== 出典抜粋 ==

説明

掘り込み式取っ手、外装部材、筐体及び画像形成装置

【課題】装置の外装に設けた運搬用の掘り込み式取っ手の引っ張り方向(横方向)の強度を改善し、かつ、該掘り込み式取っ手を設けた外装部材の筐体への組付け性を改善する。
【解決手段】本発明の掘り込み式取っ手では、外装部材11aの取っ手部15の裏面側上部15aに対向する位置に、筐体のフレームに固定される補強材14を設けるとともに、取っ手部15の裏面側上部15aに前記補強材14に掛合されるリブ13を設ける。これにより、リブ13が補強材14に掛合して横方向の荷重を補強材で受けることができる。また、外装部材11aの取っ手部15の裏面側上部15aに前記リブ13を設けるとともに、取っ手部15の上方の裏面側に、筐体のフレーム側に設けた掛止孔に掛合される位置決め用の引っ掛け突起12を設けることにより、外装部材11aの位置決めと仮止めを容易に行うことができ、組付け性を改善することができる。

【発明の詳細な説明】
【技術分野】
【0001】
本発明は、装置の筐体の外装の一部に設けられる運搬用の掘り込み式取っ手、及び、その掘り込み式取っ手を有する外装部材、及び、前記掘り込み式取っ手または外装部材を有する筐体、及び、その筐体を備えた複写機、プリンタ、プロッタ、ファクシミリ、あるいはこれらの複合機、あるいは印刷機等の画像形成装置に関する。
【背景技術】
【0002】
複写機、プリンタ、プロッタ、ファクシミリ、あるいはこれらの複合機、印刷機等の画像形成装置においては、運搬用に様々な取っ手(把手)が設けられているが、その一つとして、装置筐体の外装の一部に窪み(凹部)や段部等を形成して、手掛け用の取っ手を設けたものが提案されている(例えば特許文献1,2,3等)。

===
== 記録 ==

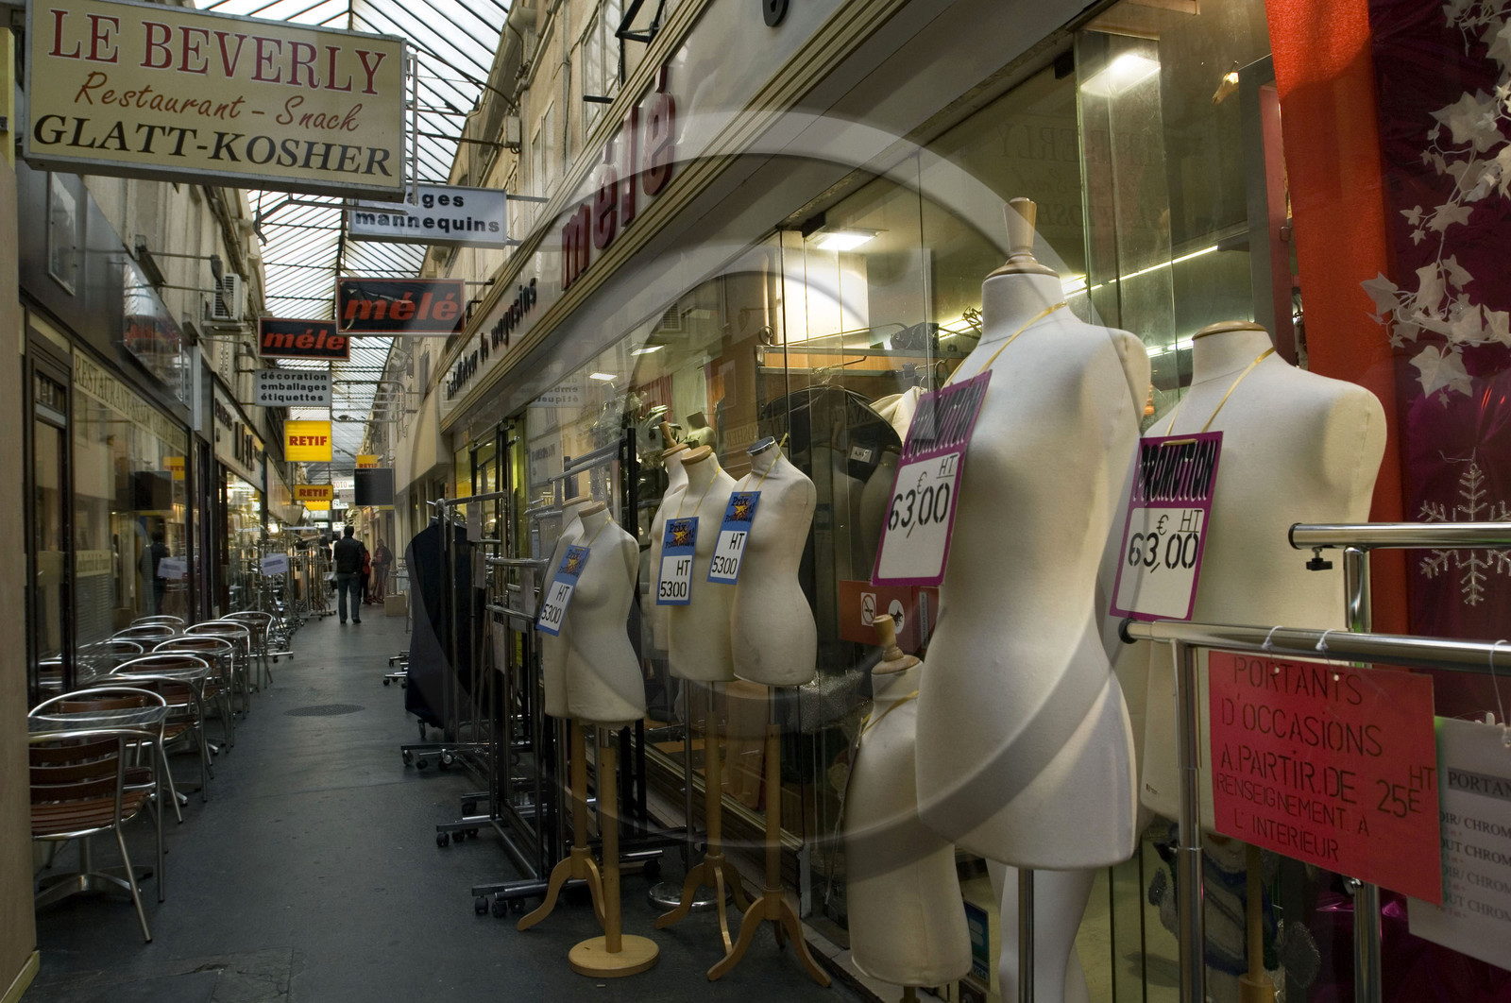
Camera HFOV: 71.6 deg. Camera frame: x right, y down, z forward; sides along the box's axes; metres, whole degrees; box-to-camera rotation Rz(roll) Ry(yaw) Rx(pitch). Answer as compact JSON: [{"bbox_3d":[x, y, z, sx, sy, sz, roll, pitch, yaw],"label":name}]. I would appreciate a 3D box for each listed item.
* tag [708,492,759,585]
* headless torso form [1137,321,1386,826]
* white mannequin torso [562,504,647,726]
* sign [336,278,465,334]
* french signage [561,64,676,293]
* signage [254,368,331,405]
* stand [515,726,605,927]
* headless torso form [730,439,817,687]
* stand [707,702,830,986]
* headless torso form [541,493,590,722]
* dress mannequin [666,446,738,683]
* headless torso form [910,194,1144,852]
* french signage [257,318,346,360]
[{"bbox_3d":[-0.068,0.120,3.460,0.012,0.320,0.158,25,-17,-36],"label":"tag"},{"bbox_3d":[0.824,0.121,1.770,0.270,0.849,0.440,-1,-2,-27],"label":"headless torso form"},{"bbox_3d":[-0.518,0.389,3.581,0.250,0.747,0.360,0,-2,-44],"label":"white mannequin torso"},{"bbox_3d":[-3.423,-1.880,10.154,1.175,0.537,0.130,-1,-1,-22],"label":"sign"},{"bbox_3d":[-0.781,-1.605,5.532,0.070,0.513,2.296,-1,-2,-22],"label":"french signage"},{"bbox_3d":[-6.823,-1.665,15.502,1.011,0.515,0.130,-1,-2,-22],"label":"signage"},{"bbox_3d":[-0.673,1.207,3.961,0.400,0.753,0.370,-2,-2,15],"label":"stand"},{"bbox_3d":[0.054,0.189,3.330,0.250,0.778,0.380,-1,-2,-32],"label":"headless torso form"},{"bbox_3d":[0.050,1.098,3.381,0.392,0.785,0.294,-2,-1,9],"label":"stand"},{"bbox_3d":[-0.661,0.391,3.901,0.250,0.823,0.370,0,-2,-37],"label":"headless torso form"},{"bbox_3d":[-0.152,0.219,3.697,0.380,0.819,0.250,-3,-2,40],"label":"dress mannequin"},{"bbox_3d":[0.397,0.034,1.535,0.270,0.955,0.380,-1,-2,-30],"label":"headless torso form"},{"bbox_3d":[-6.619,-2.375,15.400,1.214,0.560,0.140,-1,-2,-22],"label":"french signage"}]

===

掘り込み式取っ手の説明文から、「掘り込み式取っ手、外装部材、筐体及び画像形成装置」で始まり「機等の画像形成装置に関する。」まで続く部分を一字も変えずに抜き出す。 記録はここでは使わない。

回答:
掘り込み式取っ手、外装部材、筐体及び画像形成装置

【課題】装置の外装に設けた運搬用の掘り込み式取っ手の引っ張り方向(横方向)の強度を改善し、かつ、該掘り込み式取っ手を設けた外装部材の筐体への組付け性を改善する。
【解決手段】本発明の掘り込み式取っ手では、外装部材11aの取っ手部15の裏面側上部15aに対向する位置に、筐体のフレームに固定される補強材14を設けるとともに、取っ手部15の裏面側上部15aに前記補強材14に掛合されるリブ13を設ける。これにより、リブ13が補強材14に掛合して横方向の荷重を補強材で受けることができる。また、外装部材11aの取っ手部15の裏面側上部15aに前記リブ13を設けるとともに、取っ手部15の上方の裏面側に、筐体のフレーム側に設けた掛止孔に掛合される位置決め用の引っ掛け突起12を設けることにより、外装部材11aの位置決めと仮止めを容易に行うことができ、組付け性を改善することができる。

【発明の詳細な説明】
【技術分野】
【0001】
本発明は、装置の筐体の外装の一部に設けられる運搬用の掘り込み式取っ手、及び、その掘り込み式取っ手を有する外装部材、及び、前記掘り込み式取っ手または外装部材を有する筐体、及び、その筐体を備えた複写機、プリンタ、プロッタ、ファクシミリ、あるいはこれらの複合機、あるいは印刷機等の画像形成装置に関する。